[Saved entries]

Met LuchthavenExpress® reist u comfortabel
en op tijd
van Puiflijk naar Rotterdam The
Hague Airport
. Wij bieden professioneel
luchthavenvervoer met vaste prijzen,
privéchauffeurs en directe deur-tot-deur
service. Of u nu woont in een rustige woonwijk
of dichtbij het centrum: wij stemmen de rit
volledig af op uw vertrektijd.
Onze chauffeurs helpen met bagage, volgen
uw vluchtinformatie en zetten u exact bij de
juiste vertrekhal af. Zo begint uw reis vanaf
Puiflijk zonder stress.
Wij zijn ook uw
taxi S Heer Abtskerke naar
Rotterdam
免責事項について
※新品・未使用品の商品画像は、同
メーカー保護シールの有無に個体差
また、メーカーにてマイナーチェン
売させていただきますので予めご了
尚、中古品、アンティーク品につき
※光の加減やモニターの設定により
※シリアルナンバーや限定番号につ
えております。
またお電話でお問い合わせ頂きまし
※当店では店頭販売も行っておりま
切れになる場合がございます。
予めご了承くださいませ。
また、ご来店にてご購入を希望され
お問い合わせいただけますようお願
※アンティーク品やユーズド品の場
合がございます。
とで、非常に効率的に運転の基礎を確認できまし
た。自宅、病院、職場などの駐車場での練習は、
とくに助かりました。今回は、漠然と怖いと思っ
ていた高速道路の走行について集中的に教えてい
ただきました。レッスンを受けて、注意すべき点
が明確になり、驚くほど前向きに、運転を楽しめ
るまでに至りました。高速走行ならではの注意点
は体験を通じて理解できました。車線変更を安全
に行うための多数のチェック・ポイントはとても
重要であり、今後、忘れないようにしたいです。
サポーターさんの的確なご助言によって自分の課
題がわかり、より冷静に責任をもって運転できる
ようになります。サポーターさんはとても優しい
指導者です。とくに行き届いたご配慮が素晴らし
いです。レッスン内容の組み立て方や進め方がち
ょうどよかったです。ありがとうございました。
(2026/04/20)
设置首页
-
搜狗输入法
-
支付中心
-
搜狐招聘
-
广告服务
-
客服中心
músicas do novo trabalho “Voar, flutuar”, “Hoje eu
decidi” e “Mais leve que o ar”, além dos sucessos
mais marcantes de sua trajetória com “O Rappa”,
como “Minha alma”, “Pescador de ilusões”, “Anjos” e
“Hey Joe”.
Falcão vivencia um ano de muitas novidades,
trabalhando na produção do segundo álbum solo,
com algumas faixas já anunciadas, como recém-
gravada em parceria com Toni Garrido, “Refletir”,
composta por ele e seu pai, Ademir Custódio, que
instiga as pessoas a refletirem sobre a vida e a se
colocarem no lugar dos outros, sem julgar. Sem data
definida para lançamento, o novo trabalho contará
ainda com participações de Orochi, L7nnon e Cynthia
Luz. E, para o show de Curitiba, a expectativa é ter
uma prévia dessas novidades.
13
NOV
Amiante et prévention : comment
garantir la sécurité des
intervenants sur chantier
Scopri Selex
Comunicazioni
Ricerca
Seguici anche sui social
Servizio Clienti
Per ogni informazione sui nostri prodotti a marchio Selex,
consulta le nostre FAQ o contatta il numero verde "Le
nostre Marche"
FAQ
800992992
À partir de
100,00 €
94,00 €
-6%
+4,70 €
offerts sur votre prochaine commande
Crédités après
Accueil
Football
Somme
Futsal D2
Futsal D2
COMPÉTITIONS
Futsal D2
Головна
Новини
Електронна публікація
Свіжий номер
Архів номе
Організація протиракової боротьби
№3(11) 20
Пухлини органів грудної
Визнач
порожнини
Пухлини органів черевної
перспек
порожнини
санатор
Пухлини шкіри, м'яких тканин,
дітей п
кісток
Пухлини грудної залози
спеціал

EXERCISE DESCRIPTION
Using the data above, return every line that contains the string "novo".

RESULT
músicas do novo trabalho “Voar, flutuar”, “Hoje eu
definida para lançamento, o novo trabalho contará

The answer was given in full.